*** Opening Document section ***

I personally think it's a really nice enclosure as I personally hate those wildly coloured KK lids that also are horrible to get off (and often the loud 'thwack' of opening the plastic door or trying to lift the lid off) is enough to send the spider packing for the deepest corner of its burrow.

Personally, if I can, I use these for my smaller Ts (like my B.smithi):
- ExoTerra Breeding Box
And these for my larger species (they are ALL now in some form of Breeding Box or Faunarium, except my H.albostriatum as I don't want to move her):
- ExoTerra Faunarium

My adults (G.rosea, B.auratum and P.chordatus) are all in the PT-2310, my P.murinus juve is in a PT-2265 (as will my H.albo when she needs moving) as it's deep and my A.abberans juve is in a PT-2300 to give some idea.

Those doors don't 'snap' open (they gently slide unlocked then lift silently) and the lid itself is amazingly secure.

That said, I think your enclosure is very well constructed and brilliant, save for the screws.


----------



## gumby (Feb 15, 2009)

*** Closing Document section ***
*** Opening Listed records ***

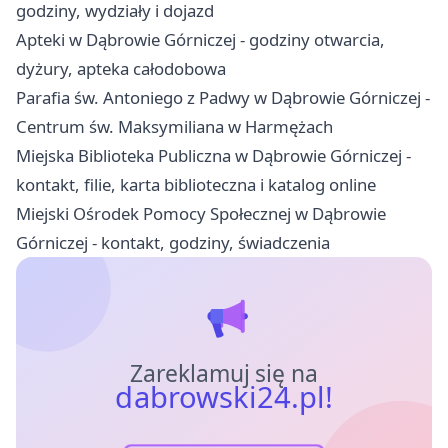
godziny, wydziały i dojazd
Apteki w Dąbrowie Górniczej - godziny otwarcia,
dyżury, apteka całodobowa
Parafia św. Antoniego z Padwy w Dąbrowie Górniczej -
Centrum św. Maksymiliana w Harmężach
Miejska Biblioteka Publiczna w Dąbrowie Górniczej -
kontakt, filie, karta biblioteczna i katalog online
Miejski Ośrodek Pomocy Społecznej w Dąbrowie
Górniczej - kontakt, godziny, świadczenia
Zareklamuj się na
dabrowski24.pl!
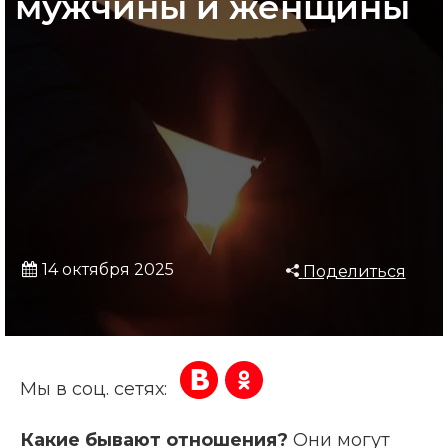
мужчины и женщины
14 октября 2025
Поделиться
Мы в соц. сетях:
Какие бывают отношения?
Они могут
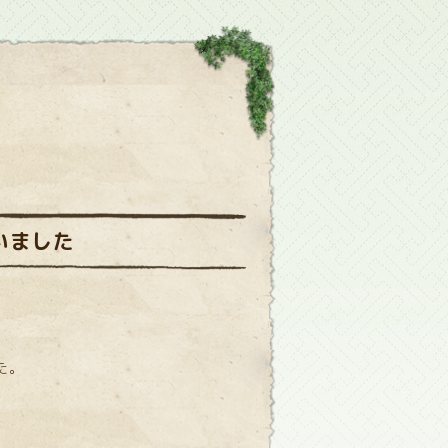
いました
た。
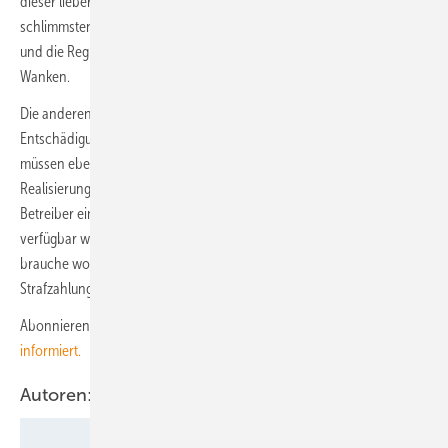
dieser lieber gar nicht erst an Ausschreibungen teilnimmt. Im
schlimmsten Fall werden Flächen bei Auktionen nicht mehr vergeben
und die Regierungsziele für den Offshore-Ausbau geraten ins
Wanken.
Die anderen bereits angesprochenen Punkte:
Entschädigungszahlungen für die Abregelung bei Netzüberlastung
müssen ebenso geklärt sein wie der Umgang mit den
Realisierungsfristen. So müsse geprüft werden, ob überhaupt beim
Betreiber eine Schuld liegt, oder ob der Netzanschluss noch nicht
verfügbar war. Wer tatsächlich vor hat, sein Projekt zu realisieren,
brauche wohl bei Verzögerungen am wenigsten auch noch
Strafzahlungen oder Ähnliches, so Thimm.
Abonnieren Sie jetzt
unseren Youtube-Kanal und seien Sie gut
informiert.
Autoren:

*** Closing Listed records ***

**Exercise tasks:**
A. In the post on spider enclosures, which enclosure holds the writer's adults?
B. Summarize the post on spider enclosures in two sentences.
C. Please pick up the post on spider enclosures after its last line and continue it.

**Results for each task:**
A. The adults are all kept in the PT-2310.

B. The writer dislikes brightly colored KK lids because they are hard to remove and their loud opening can send a spider into the deepest corner of its burrow, so the writer uses ExoTerra Breeding Boxes for smaller Ts and ExoTerra Faunariums for larger species. These have doors that slide unlocked and lift silently and a very secure lid, though the writer still calls the enclosure being addressed very well constructed apart from its screws.

C.
So as far as rocks go I will personally never use them in one of my set ups because they are more abrasive then other surfaces that could be used in an enclosure. Also I think if you must have rocks in your set up that it is much more safe to place them in the center of the cage so that if the T does climb theere is still something soft to fall onto near the walls. If you cant see how rocks could be potencially harmful then you may want to try dropping an egg from 1.5 whatever the length might be onto different surfaces and see what you come up with for data. I think that once you do this you will be less likely to use rocks. 

Am I saying a T and an egg will break in the same way? NO Am I saying that a T and an egg both have gooey center? YES. Do I think you will have a see the same result if you drop either one on a rock? YES!


----------



## ph0bia (Feb 15, 2009)

Hence my comment about height. At 1.5x legspan, a tarantula could fall onto grit or concrete and be fine.


----------



## D-back (Feb 15, 2009)

ph0bia said:


> Hence my comment about height. At 1.5x legspan, a tarantula could fall onto grit or concrete and be fine.


I'm not sure about this...:? .....Especially if the T is fat with an abdomen like a tennis ball.
If the legspan is 4", 1,5 x 4 is 6"....that's a lot...


----------



## ph0bia (Feb 15, 2009)

D-back said:


> I'm not sure about this...:? .....Especially if the T is fat with an abdomen like a tennis ball.
> If the legspan is 4", 1,5 x 4 is 6"....that's a lot...


Firstly that's not a healthy size for your tarantula.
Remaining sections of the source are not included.